_YOUR TASKS_
1: Reproduce word for word the part of the reflection on a father's death that runs between "As much as I" and "trying to avoid.", inclusive.
2: Write what comes next in the reflection on a father's death, starting right after its final sentence.

As much as I want him here his quality of life was very poor. I can’t imagine being someone who needs an oxygen tank and constantly has shortness of breath so going far from home is pretty much a no go. Who would want to deal with that? I know that depressed him. I know he wanted to be able to drive and go outside and do things. I hate when people say that the person is in a better place, but this is true. He no longer has to worry about if he’ll be able to breathe. No more machines. No more medications. He is free. Truly free. That being said it still hurts like hell. I can’t get to a point to where it stifles me, but some days it’s damn hard. All I want to do is sleep. I’m exhausted all the time. The tears are a constant and now the pain manifests physically which is something unavoidable that I was trying to avoid.
AcceptanceHe is gone. I know this. This will be a struggle to completely 100% come to terms with. I know that over time it will get easier, but there is this hole in my heart that can never be filled. I lost an important piece to my puzzle. As time goes on I can only remember all of the good times and reflect on the bad as learning lessons. Life, in fact, does go on and I can’t let it keep going without me. I said in my poem that my dad encouraged me in every major step in my life, and he did. When I went to DC in 8th grade I had second thoughts because I didn’t want them to worry about finances, but he wanted me to go and told me not to worry. The same went for Australia and also picking up my life to try and take on Chicago. When I found out I got accepted to Columbia College Chicago he was the only person I truly told because I knew he’d be happy for me and push for me to pursue it. He always had my back. Therefore, I know he would want me to keep going and doing big things and doing what make me happy. I know he’ll be there to give me a push. I’ll never be okay with his death, but I will eventually come to terms with his passing. I wish he could’ve stayed a little bit longer, but I had no say in that. I know that he is with me where he will be always.

Chart interpretation exercises:
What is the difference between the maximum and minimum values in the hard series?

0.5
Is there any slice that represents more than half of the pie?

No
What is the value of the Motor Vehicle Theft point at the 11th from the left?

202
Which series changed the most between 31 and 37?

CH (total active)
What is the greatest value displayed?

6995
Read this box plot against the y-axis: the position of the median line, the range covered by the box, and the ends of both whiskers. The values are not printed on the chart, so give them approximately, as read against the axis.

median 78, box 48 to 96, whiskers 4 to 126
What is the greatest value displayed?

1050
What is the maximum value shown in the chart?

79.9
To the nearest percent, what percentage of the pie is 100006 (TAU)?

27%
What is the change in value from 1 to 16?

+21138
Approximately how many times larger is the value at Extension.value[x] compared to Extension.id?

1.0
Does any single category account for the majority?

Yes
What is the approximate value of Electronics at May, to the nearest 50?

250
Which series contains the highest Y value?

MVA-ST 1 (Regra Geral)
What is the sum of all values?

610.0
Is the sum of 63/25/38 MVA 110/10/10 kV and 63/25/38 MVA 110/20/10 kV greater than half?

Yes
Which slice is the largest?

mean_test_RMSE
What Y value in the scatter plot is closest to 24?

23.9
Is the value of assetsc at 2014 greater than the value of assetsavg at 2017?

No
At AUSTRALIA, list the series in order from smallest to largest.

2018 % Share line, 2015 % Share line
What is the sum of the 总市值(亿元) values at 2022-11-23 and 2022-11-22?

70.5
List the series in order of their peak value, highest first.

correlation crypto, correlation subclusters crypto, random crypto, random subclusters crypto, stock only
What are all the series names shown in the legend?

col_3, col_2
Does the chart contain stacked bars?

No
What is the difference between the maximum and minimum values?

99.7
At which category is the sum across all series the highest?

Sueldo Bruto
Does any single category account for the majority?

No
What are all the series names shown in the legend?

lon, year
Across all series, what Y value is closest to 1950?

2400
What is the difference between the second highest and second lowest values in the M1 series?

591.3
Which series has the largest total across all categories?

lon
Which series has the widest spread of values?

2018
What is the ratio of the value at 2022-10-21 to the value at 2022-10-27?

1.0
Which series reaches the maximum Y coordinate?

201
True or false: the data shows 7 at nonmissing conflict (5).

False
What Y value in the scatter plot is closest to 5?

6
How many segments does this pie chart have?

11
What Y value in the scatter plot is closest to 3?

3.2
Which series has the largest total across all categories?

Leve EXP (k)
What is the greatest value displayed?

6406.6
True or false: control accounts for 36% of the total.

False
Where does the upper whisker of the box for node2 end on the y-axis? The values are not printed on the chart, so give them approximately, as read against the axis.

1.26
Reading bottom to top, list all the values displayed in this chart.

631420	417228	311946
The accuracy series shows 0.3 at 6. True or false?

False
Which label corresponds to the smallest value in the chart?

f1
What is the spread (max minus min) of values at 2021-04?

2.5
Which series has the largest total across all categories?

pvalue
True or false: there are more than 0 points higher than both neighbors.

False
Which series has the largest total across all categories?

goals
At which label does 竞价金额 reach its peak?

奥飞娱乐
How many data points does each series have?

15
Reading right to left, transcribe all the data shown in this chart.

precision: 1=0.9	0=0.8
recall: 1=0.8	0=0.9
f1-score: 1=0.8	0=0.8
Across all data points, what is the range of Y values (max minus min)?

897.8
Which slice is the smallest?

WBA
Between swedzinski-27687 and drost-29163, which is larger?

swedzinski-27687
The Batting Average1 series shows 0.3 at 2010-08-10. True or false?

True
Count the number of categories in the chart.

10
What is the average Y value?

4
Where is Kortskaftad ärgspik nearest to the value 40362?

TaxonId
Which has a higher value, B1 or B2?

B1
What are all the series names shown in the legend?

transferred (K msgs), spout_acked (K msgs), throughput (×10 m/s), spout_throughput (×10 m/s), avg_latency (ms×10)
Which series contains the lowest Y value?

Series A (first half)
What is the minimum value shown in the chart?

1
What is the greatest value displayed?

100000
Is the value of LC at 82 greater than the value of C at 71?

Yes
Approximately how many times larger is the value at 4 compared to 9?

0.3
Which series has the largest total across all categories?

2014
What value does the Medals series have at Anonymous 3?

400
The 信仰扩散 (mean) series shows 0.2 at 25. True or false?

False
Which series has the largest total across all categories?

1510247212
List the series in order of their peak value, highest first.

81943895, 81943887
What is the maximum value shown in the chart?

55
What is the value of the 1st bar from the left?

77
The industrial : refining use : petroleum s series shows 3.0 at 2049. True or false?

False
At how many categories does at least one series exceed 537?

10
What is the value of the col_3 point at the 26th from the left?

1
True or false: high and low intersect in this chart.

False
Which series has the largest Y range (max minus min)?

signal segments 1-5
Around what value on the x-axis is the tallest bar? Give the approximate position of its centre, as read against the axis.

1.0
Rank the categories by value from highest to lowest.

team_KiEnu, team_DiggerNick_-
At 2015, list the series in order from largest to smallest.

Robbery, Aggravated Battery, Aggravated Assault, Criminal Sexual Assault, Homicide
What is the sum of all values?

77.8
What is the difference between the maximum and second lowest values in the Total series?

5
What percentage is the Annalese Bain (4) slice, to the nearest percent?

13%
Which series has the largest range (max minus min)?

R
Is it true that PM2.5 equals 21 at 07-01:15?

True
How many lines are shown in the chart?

_ANSWERS IN ORDER_
1:
As much as I want him here his quality of life was very poor. I can’t imagine being someone who needs an oxygen tank and constantly has shortness of breath so going far from home is pretty much a no go. Who would want to deal with that? I know that depressed him. I know he wanted to be able to drive and go outside and do things. I hate when people say that the person is in a better place, but this is true. He no longer has to worry about if he’ll be able to breathe. No more machines. No more medications. He is free. Truly free. That being said it still hurts like hell. I can’t get to a point to where it stifles me, but some days it’s damn hard. All I want to do is sleep. I’m exhausted all the time. The tears are a constant and now the pain manifests physically which is something unavoidable that I was trying to avoid.

2:
Dragonflies always remind me of him from the days went went fishing together. More than anything from those trips I remember the dragonflies.The day after he died there were two of them hovering over my car and I’ve seen that same blue one quite a few times since. I’ve never seen them away from water. I know it was him. He’s watching me. I hope to make him proud. I hope to just keep going. He is my guardian angel and I know he’ll steer me right. <3
-Asia Aneka Anderson, My Five Stages of Grief, 2016©
*He didn’t overdose btw. Just thought I’d make that clear.